Brief A —
What does the Portsmouth article call Portsmouth?
Brief B —
Write out the Portsmouth article word for word from "Anything we've missed" to "them to leave.".
===== Exercise passage
5 things you will only know if you went to university in Portsmouth
Thousands of young people across the UK have moved to our city this year to study at the University of Portsmouth.
Of course we are going to be biased – but if you’ve chosen Portsmouth as your new home you will find there is so much to do and lots to find out about student life.
The overwhelming majority of Portsmouth’s students love their university, so we’ve broken down some of the experiences unique to them as they’ve studied in the UK’s only island city over the years.
Please be aware these will vary in seriousness and likely mean nothing to people unfamiliar with Portsmouth.
Anything we've missed from this list? Email [email protected]
:: The library hand gel
Given we’re in the midst of a global pandemic, we’re all pretty used to slapping on the sanitiser and washing our hands as a matter of procedure.
But tens of thousands of University of Portsmouth graduates will know well the uncomfortable side of keeping germ free, thanks to the university’s own library.
The inside door handles of the library’s toilets used to be made of a perforated plastic casing that belched hand gel into your palms whenever you pulled them to leave.
Looking back, it was a pretty intuitive mechanism to ensure student hygiene – but it felt pretty violating when you had already washed and dried your dannies after a number one, two or three*.
==========
===== Records provided
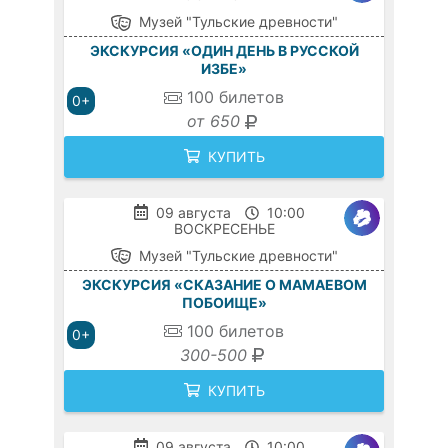
Музей "Тульские древности"
ЭКСКУРСИЯ «ОДИН ДЕНЬ В РУССКОЙ
ИЗБЕ»
100
билетов
0+
от 650
КУПИТЬ
09 августа
10:00
ВОСКРЕСЕНЬЕ
Музей "Тульские древности"
ЭКСКУРСИЯ «СКАЗАНИЕ О МАМАЕВОМ
ПОБОИЩЕ»
100
билетов
0+
300-500
КУПИТЬ
09 августа
10:00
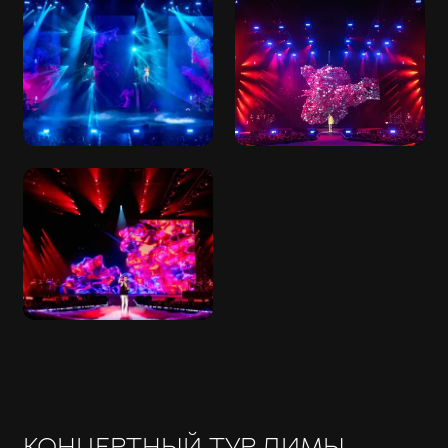
КОНЦЕРТНЫЙ ТУР ДИМЫ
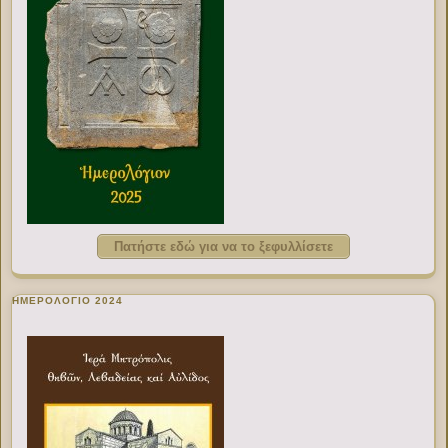
Πατήστε εδώ για να το ξεφυλλίσετε
ΗΜΕΡΟΛΟΓΙΟ 2024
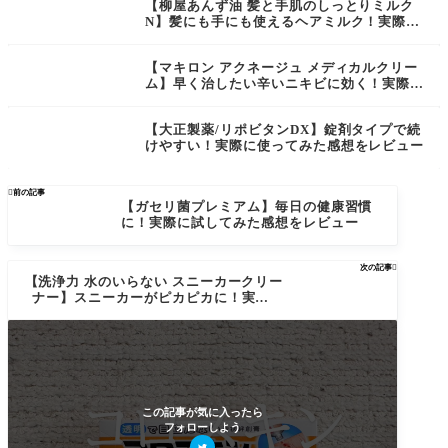
【柳屋あんず油 髪と手肌のしっとりミルク
N】髪にも手にも使えるヘアミルク！実際に
使ってみた感想をレビュー
【マキロン アクネージュ メディカルクリー
ム】早く治したい辛いニキビに効く！実際に
使ってみた感想をレビュー
【大正製薬/リポビタンDX】錠剤タイプで続
けやすい！実際に使ってみた感想をレビュー

前の記事
【ガセリ菌プレミアム】毎日の健康習慣
に！実際に試してみた感想をレビュー
次の記事

【洗浄力 水のいらない スニーカークリー
ナー】スニーカーがピカピカに！実際に
使ってみた感想をレビュー
この記事が気に入ったら
フォローしよう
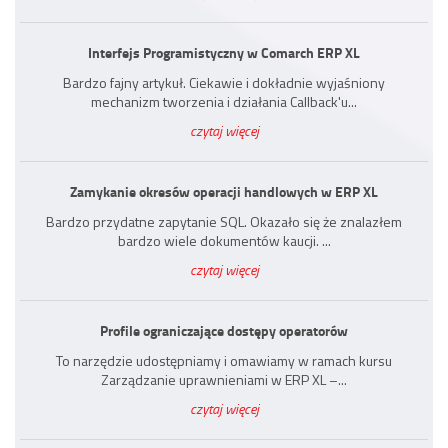
Interfejs Programistyczny w Comarch ERP XL
Bardzo fajny artykuł. Ciekawie i dokładnie wyjaśniony
mechanizm tworzenia i działania Callback'u...
czytaj więcej
Zamykanie okresów operacji handlowych w ERP XL
Bardzo przydatne zapytanie SQL. Okazało się że znalazłem
bardzo wiele dokumentów kaucji. ...
czytaj więcej
Profile ograniczające dostępy operatorów
To narzędzie udostępniamy i omawiamy w ramach kursu
Zarządzanie uprawnieniami w ERP XL –...
czytaj więcej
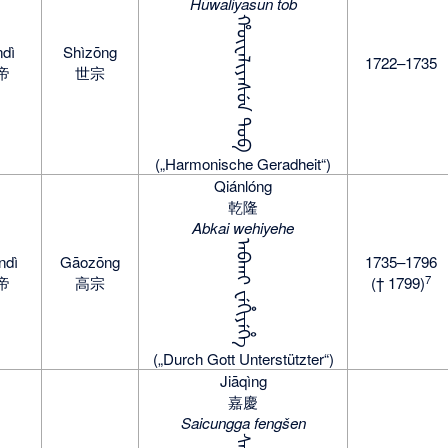
Hūwaliyasun tob
ᡥᡡᠸᠠᠯᡳᠶᠠᠰᡠᠨ ᡨᠣᠪ
ndì
Shìzōng
1722–1735
帝
世宗
(„Harmonische Geradheit“)
Qiánlóng
乾隆
Abkai wehiyehe
ᠠᠪᡴᠠᡳ ᠸᡝᡥᡳᠶᡝᡥᡝ
ndì
Gāozōng
1735–1796
7
帝
高宗
(† 1799)
(„Durch Gott Unterstützter“)
Jiāqìng
嘉慶
Saicungga fengšen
==========
Answer section A —
The UK's only island city.

Answer section B —
Anything we've missed from this list? Email [email protected]
:: The library hand gel
Given we’re in the midst of a global pandemic, we’re all pretty used to slapping on the sanitiser and washing our hands as a matter of procedure.
But tens of thousands of University of Portsmouth graduates will know well the uncomfortable side of keeping germ free, thanks to the university’s own library.
The inside door handles of the library’s toilets used to be made of a perforated plastic casing that belched hand gel into your palms whenever you pulled them to leave.